This series of technological innovation, rosy scenarios, herd instinct, soaring stock prices, earnings disappointment, and crash has been repeated over and over again. The Internet bubble of the 1990s was one more example of this all-too-human tendency to go overboard. Because the potential of the Internet, the most revolutionary practical application of the microprocessor, is so great, the bubble it induced was similarly large. But 10 years after the Internet began to take off, no one, except pornographers and eBay, had really learned how to make money from it. The Internet’s Commodore Vanderbilt has not yet appeared.

A VAST NUMBER OF RULES HAVE HAD TO BE DEVISED ON THE FLY TO MAKE CAPITALISM WORK.

Another way in which human nature affects the working of capitalism is expressed in the dictum that institutions tend to evolve in ways that benefit their elites. This is true whether the institutions are financial, governmental, educational, or even charitable.

For an example of this tendency in the financial world, consider the New York Stock Exchange in the 1920s. Although it was the biggest and most important securities market on earth, it was still governed largely the same way it had been in the 1820s, when 5,000 shares a day were heavy volume. This suited the members just fine. It was, in both theory and practice, a private club, owned and operated for the benefit of its members. Only they (or their designees) could trade on the floor. Some of them did a regular retail brokerage business. Others, often called independent floor traders, traded only for their own clients. And then there were specialists, who bought and sold one or a few securities and were charged with maintaining an orderly market in those securities. The specialists’ order books, which listed all the stop-loss and buy orders, were a gold mine of insider information regarding future demand.

THE FLOOR TRADERS OFTEN MANIPULATED STOCKS , forming pools to stage bear raids or to bull a stock to new highs and using information from the specialists to know just when to buy and sell. This made investment in securities on the exchange hazardous for the general public. But because the market soared during the 1920s, no one was interested in whether the system was functioning well. When the bottom dropped out, in 1929, however, the search for explanations became intense, and it didn’t take long to find practices that were indefensible.

Still, Wall Street, led by the broker Richard Whitney, who became president of the exchange in April 1930, resisted fiercely. “The Exchange is a perfect institution,” he advised a journalist. Whitney and the old guard of floor traders and specialists blocked change as much as they could, while a growing number of brokers, who catered to small investors, clamored for it.

Fortunately for the New York Stock Exchange and the country, Richard Whitney turned out to be a crook. Addicted to a lavish lifestyle that his income did not support, he borrowed frequently from friends and relatives. When that did not suffice, he began to loot the accounts of his clients and his clubs and even his wife’s trust fund.
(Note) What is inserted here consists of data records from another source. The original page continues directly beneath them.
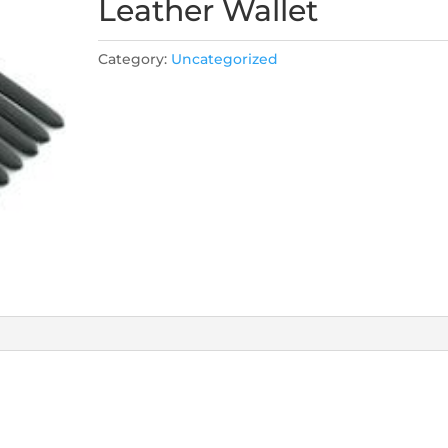
Leather Wallet
Category:
Uncategorized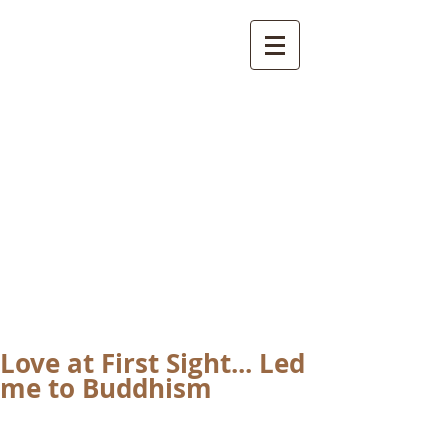
International
Buddhist
Academy
by Pure Land Buddhist
Center
of Southern
California
Love at First Sight... Led
me to Buddhism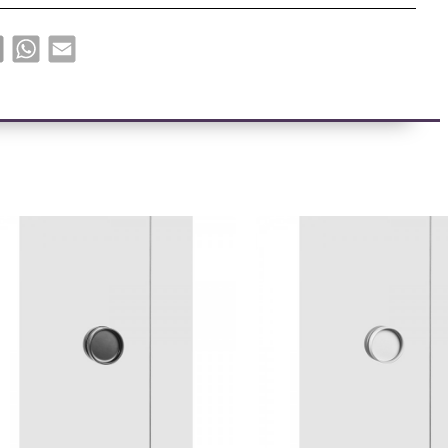
book
X
WhatsApp
Email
As embezzlements usually do, Whitney’s fell apart and he was arrested. (The “perp walk” for felonious businessmen is not a new invention, by the way; Whitney was much photographed on his way to jail.) Wall Street was devastated, and 5,000 people crowded into Grand Central Terminal to watch the former president of the New York Stock Exchange be put on a train for Sing Sing. The Securities and Exchange Commission, itself part of the reformation of Wall Street, moved at once to take advantage of the disarray. Soon the New York Stock Exchange had a new constitution whereby the president was a paid employee, not a member. Brokers had to conform to new audit requirements and were forbidden to have margin accounts of their own if they did business with the public. Firm debts were limited to 15 times capital, making companies much less subject to sudden failure. Customers’ accounts had to be kept separate from firm accounts. The exchange was still a private organization owned by its members, but it had ceased to be a private club operating only for their benefit. It transformed itself into the quasi-public institution it had long in fact been.
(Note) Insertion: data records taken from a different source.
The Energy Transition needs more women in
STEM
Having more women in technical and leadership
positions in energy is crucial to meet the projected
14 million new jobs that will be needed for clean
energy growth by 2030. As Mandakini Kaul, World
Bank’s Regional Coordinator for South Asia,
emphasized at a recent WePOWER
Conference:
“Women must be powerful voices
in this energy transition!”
In recent years it has been publicly held corporations that have most conspicuously evolved in ways beneficial to their elites, which is to say their top management. In theory the stockholders of a corporation elect the board of directors, which then hires the management and evaluates its performance, rewarding it or firing it as necessary. But in the last few decades chief executive officers in many corporations have come to control their boards, often loading them with executives who work for the CEOs and are thus in no position to act as an effective check. Even the outside directors are often so handsomely paid that they, too, are disinclined to rock the boat.